SPOILER ALERT!
Suicide Squad is a recently released movie with some pretty large names, including: Jared Leto, Will Smith, Viola Davis, Margot Robbie and Cara Delevingne. The film follows the Suicide Squad as they embark on a dangerous mission in order to receive 10 years off of their prison sentences. The Suicide Squad is a group of super villains that appear throughout the comics that have been captured and jailed, for good reason. Amanda Waller, a bad-ass government agent decides that these villains could be put to better use.
Amanda Waller gets her clearance and attempts to bring the Squad together, with some resistance from the inmates of course. In this film adaptation, the Squad consists of: Deadshot (Will Smith), Harley Quinn (Margot Robbie), Boomerang (Jai Courtney), Diablo (Jay Hernandez), Killer Croc (Adewale Akinnuoye-Agbaje, and good-guy Rick Flag (Joel Kinnaman). Also appearing in the film is Joker (Jared Leto), Batman (Ben Affleck) and the evil Enchantress (Cara Delevingne). Side Note: Slipknot appeared for about 30 seconds. In order to ensure that the Squad does not harm the soldiers and does not try to escape, Waller has placed tiny bombs with the power of a hand grenade into their necks, thus, "Suicide Squad" was born (including the fact that the missions they are sent on generally ensure their deaths).

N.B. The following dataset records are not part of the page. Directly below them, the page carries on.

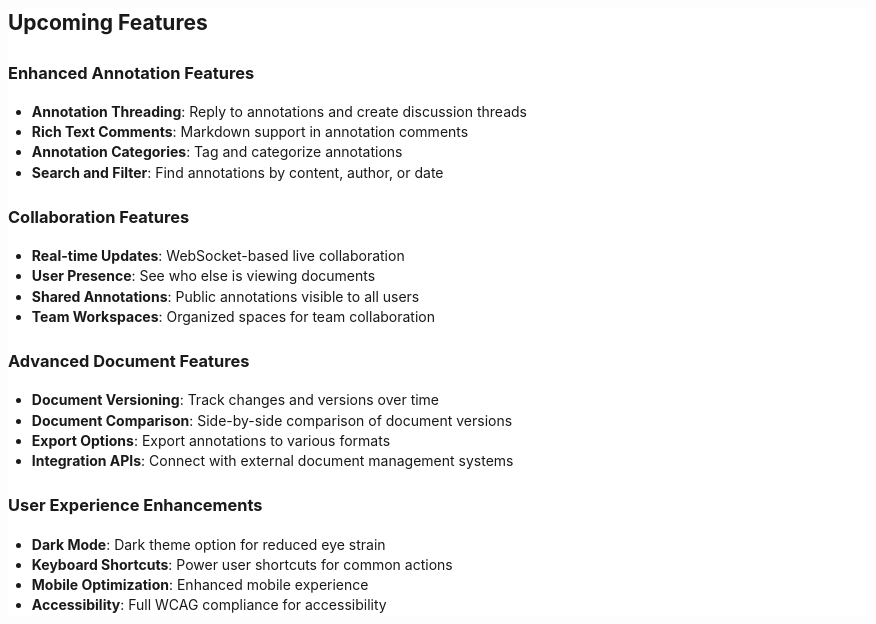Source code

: ## Upcoming Features

### Enhanced Annotation Features
- **Annotation Threading**: Reply to annotations and create discussion threads
- **Rich Text Comments**: Markdown support in annotation comments
- **Annotation Categories**: Tag and categorize annotations
- **Search and Filter**: Find annotations by content, author, or date

### Collaboration Features
- **Real-time Updates**: WebSocket-based live collaboration
- **User Presence**: See who else is viewing documents
- **Shared Annotations**: Public annotations visible to all users
- **Team Workspaces**: Organized spaces for team collaboration

### Advanced Document Features
- **Document Versioning**: Track changes and versions over time
- **Document Comparison**: Side-by-side comparison of document versions
- **Export Options**: Export annotations to various formats
- **Integration APIs**: Connect with external document management systems

### User Experience Enhancements
- **Dark Mode**: Dark theme option for reduced eye strain
- **Keyboard Shortcuts**: Power user shortcuts for common actions
- **Mobile Optimization**: Enhanced mobile experience
- **Accessibility**: Full WCAG compliance for accessibility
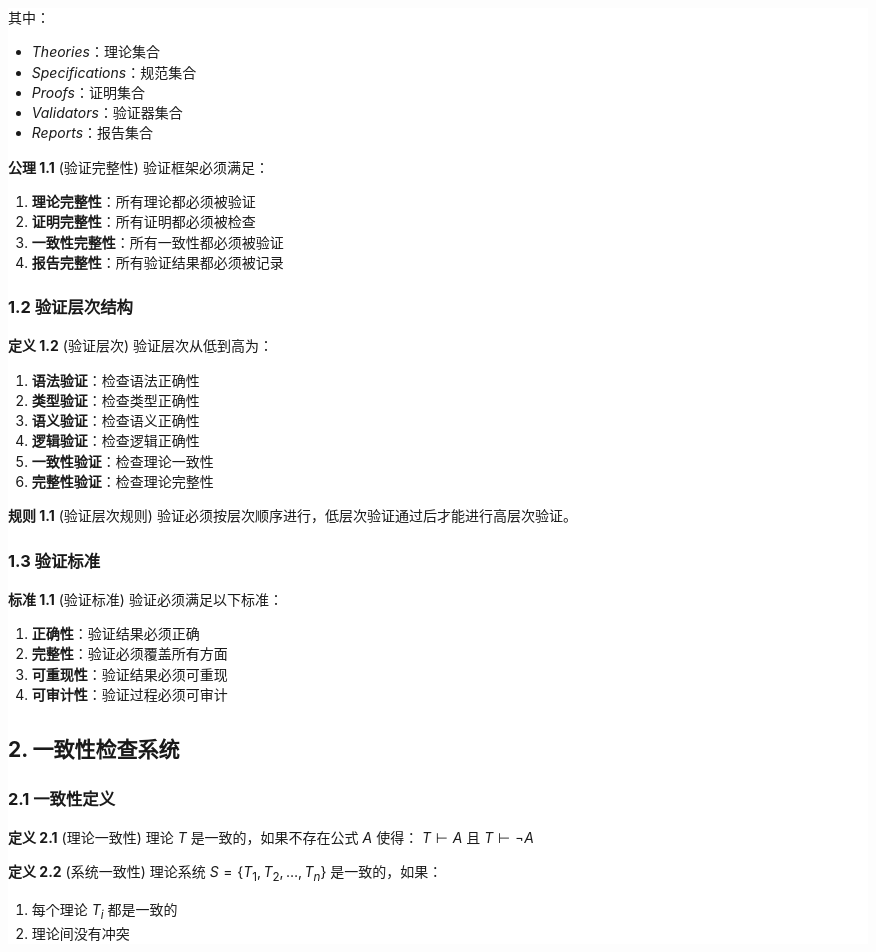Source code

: 其中：

- $Theories$：理论集合
- $Specifications$：规范集合
- $Proofs$：证明集合
- $Validators$：验证器集合
- $Reports$：报告集合

**公理 1.1** (验证完整性)
验证框架必须满足：

1. **理论完整性**：所有理论都必须被验证
2. **证明完整性**：所有证明都必须被检查
3. **一致性完整性**：所有一致性都必须被验证
4. **报告完整性**：所有验证结果都必须被记录

### 1.2 验证层次结构

**定义 1.2** (验证层次)
验证层次从低到高为：

1. **语法验证**：检查语法正确性
2. **类型验证**：检查类型正确性
3. **语义验证**：检查语义正确性
4. **逻辑验证**：检查逻辑正确性
5. **一致性验证**：检查理论一致性
6. **完整性验证**：检查理论完整性

**规则 1.1** (验证层次规则)
验证必须按层次顺序进行，低层次验证通过后才能进行高层次验证。

### 1.3 验证标准

**标准 1.1** (验证标准)
验证必须满足以下标准：

1. **正确性**：验证结果必须正确
2. **完整性**：验证必须覆盖所有方面
3. **可重现性**：验证结果必须可重现
4. **可审计性**：验证过程必须可审计

## 2. 一致性检查系统

### 2.1 一致性定义

**定义 2.1** (理论一致性)
理论 $T$ 是一致的，如果不存在公式 $A$ 使得：
$T \vdash A$ 且 $T \vdash \neg A$

**定义 2.2** (系统一致性)
理论系统 $S = \{T_1, T_2, \ldots, T_n\}$ 是一致的，如果：

1. 每个理论 $T_i$ 都是一致的
2. 理论间没有冲突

The Suicide Squad can do some serious damage. They are all killer in their own way and possess certain characteristics that show they don't have remorse or control. So how much damage could they do to our actual society? Marvel and DC Comics, especially DC, have had very sketchy pasts into how they address mental illness. In fact, DC has a game based on Batman which is located in the Asylum in Gotham City where a feature of the game is to attack the patients at said Asylum. The movies have also tended to glorify or make light of characters with mental illnesses. Not all of the Squad seem to be mentally unstable, but some show characteristics of mental illness. And some can easily be diagnosed. The primary tactic for drawing in audiences has been seen through their commercials, "Come see how crazy these people are!" It is movies such as these that prolong and enhance the stigma that some are working so hard to change. I am one of those people. Suffering from mental illness does not make you crazy, does not mean you are going to do evil things, and it does not mean you are going to act in certain ways. Margot Robbies' character, Harley Quinn, was in fact a criminal psychiatrist before falling for the Joker and (in my belief) suffers from Schizophrenia, erotomanic type. Which means she believes someone of high power or status (Joker) is in love with her. And as the Joker plays with her she eventually becomes a female Joker, out of her mind and now psychotic. The only good that comes from this story line is maybe that it shows the world that anyone can develop or suffer from a mental illness despite their education level or where they come from.
I also have some anger with how they sexualized Harley Quinn to the point of a prostitute, but that is another problem too big to cover right now. Suicide Squad was an okay movie, I would give it a 'B' based on nothing but story line, plot and character performance. But I am worried what the damage this movie could do to the progress we have made in changing the stigma that surrounds mental health. Mental Disorders and diseases are not for us to make fun of or use for entertainment. They are serious and unpreventable, and sometimes fatal to the sufferer or others around them. Our cultures encourages and discriminates against those who have illness only because the world can not "see" the symptoms all the time. I know this film probably never thought about what they portray once, but after watching it I was both entertained and unsettled. I hope our country can take a step back and realize this movie could cause a lot of damage the world of Mental Health.